The response from his community has also been positive “Basically everybody that I’ve told said, oh that sounds like a good idea. That’s something that I definitely need or would at some point need,” he recalls. However, the real test is still a little further along the road. “I expect that by the time we move to the website, then that’s when the real work will have started,” he acknowledges. Physical verification of runners, safety guarantees, and payment processing, solving these challenges will transform his working MVP into a scalable business.

But beyond Ogba, Lekan’s ambitions are really high. His vision includes a social dimension that reflects UCH’s own unique environment. “One of the demographics we aim to serve since we started in UCH is patients in UCH,” he explains. “So many times I have come across patients who have no idea where to go within UCH or how to do things in UCH. Probably get a test done, a lab test done, or get drugs, or buy things within UCH.

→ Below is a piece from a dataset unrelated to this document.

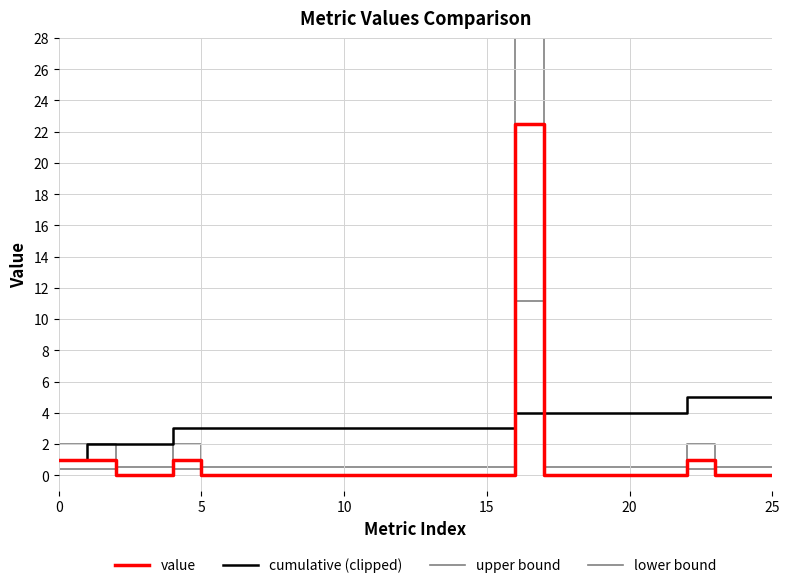

What is the maximum value shown in the chart?

34.2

His solution addresses both commercial and humanitarian needs, with his plan to make Errandly have a section where patients can have volunteers helping them out. However, that is still far along the road, and for now his focus remains completely local. His extension roadmap is methodical: UCH first, then the main UI campus, then other schools in Ibadan, and eventually beyond. 

What needs to happen before we can scale? Basically we have milestones that we want to reach because for now we are more comfortable testing in closed conditions,” Lekan explains. “Closed environment gives us a situation we can control, and two, it gives us an idea of the things we might face when we eventually scale outside of those closed environments.” 

When asked about funding, Lekan is pragmatic. “Currently we are bootstrapping, and we are comfortably bootstrapping. So I don’t think that’s much of a problem now.” Capital is not the constraint; understanding the operational challenges is. This smart approach by Lekan prioritizes sustainability over speed, preferring thorough testing over rapid growth. And so, “by the time we scale, then those problems, we already know that, okay, this kind of problem might arise, will arise, and then we have checks to mitigate them before a disaster happens or something.” 

The story of Errandly is still being written, with its website in development and its imminent expansion. But perhaps that’s what makes this story worth telling right now. In the space where too many stories are only documented after unicorn valuations or acquisition announcements, Errandly represents a real-time case study on how solutions can come from real, extremely relatable problems. For now, UCH students continue their tasking schedules in Ogba, but with one less burden. A simple WhatsApp group solving real problems for real people, one errand at a time. Sometimes, that’s exactly how the most important businesses begin.